— Да, достанется мне теперь там, внизу.
— Влезли в чужую парафию? — опять догадалась я.
— Влез. Я же — демон справедливости…
— И это — ваш настоящий вид?
Я вдруг перепугалась (наконец-то!), что тонкое большеглазое лицо — удачная маска, а под ней — рожа с рогами.
— Вы не поверите — настоящий. У нас там, внизу, много смазливых, — усмехнувшись, сказал он. — Те, кого сбросили вниз после Большого Бунта.
— И вас тоже?
— И меня тоже. Страшная была заваруха, никто ничего толком не понял. Огонь, молнии, кипящая плазма, черт знает что! Когда глаза к мраку привыкли, смотрю — вокруг морды звериные, в бородавках, кривые, косые, многоглазые, с ушами по колено! Оказалось — вся та чертовщина, о которой наверху говорят с горестным сожалением. Они нас и приставили к делу. Мы же, низвергнутые, обратились в демонов…
— А кем вы были там, наверху?
— Не помню. Нас же наказали — памяти лишили. Вот они, нижние, и стали лепить нам другую память. Хорошо, слово я накрепко запомнил — справедливость. Оно еще из того языка, слово… Из верхнего…

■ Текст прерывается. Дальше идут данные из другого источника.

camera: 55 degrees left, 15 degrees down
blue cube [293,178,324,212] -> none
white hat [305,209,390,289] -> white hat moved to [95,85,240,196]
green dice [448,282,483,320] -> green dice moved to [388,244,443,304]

Зелиал замолчал, сел на траву и подтянул к подбородку острые колени, обхватив их руками.
— Холодно?
— Да. Мне очень холодно в вашем мире.
Ночь была удивительно теплой… Я подошла, села рядом и обняла этого странного демона за плечи. Мы прижались друг к другу. Он был, как и я, из плоти и, возможно, крови, хотя я и за себя-то не могла поручиться — вдруг после всех приключений мое тело стало иным, уже не человеческим?
— Скажите… Вам приходилось видеть, как торжествует справедливость? — спросил Зелиал. — Ну, вот, безнадежное дело, невинный человек попал в беду, кажется — все, погиб, и вдруг случается что-то этакое — и торжествует справедливость!

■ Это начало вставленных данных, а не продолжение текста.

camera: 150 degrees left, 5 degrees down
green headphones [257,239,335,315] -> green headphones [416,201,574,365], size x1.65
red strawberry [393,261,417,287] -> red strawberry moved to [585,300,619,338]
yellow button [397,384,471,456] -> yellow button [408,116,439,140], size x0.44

— То есть гибнет палач, обманом удается вывести страдальца из тюрьмы?… — задала я провокационный вопрос.
— Нет, за такой обман потом тюремный сторож пострадает. Я о другом. Вдруг происходит что-то хорошее. В палаче просыпается совесть, добрые люди разбивают тюремную стену…
— Нет, ничего такого я не помню, — жестко сказала я. — У нас в стране у палачей не просыпалась совесть. А на километры колючей проволоки нужно было слишком много добрых людей — к тому времени погибших.

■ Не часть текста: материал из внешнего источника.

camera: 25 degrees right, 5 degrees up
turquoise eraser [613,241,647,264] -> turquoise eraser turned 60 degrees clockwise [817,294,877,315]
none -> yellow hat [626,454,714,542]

— Это — история, а теперь? Рядом с вами? Ну, пусть хоть в мелочи? — спросил Зелиал. — Старушка кошелек с пенсией потеряла, а он нашелся? Человека осудить пытались, а его невинность обнаружилась? Как бы чудом? А?
— Думаю, что за чудо нужно неплохо заплатить адвокату, — сообщила я этому невинному младенцу. — А старушкин кошелек, возможно, и нашелся. Не знаю. При мне такого не было. Вот всяких безобразий я видела достаточно.
— Не упрекайте меня, — попросил Зелиал. — Мне всюду не поспеть. Я спрашивал вас потому, что никак не могу напасть на след.
— Чей след?
— Ангела справедливости!
— Зачем он вам? Вы ведь тоже — за справедливость!
— У меня иначе получается. На днях унизился до карманной кражи. Вынул из кармана у прохожего бабушкин кошелек и старушке его подбросил. Хорошая такая старушка, только слепнет понемногу. И не заметила, бедняга, как обронила, а тот подобрал и чуть домой не утащил. Хорошо, я рядом случился. Но ведь в этом есть элемент ненужного насилия!
— То есть как??? — совсем обалдела я.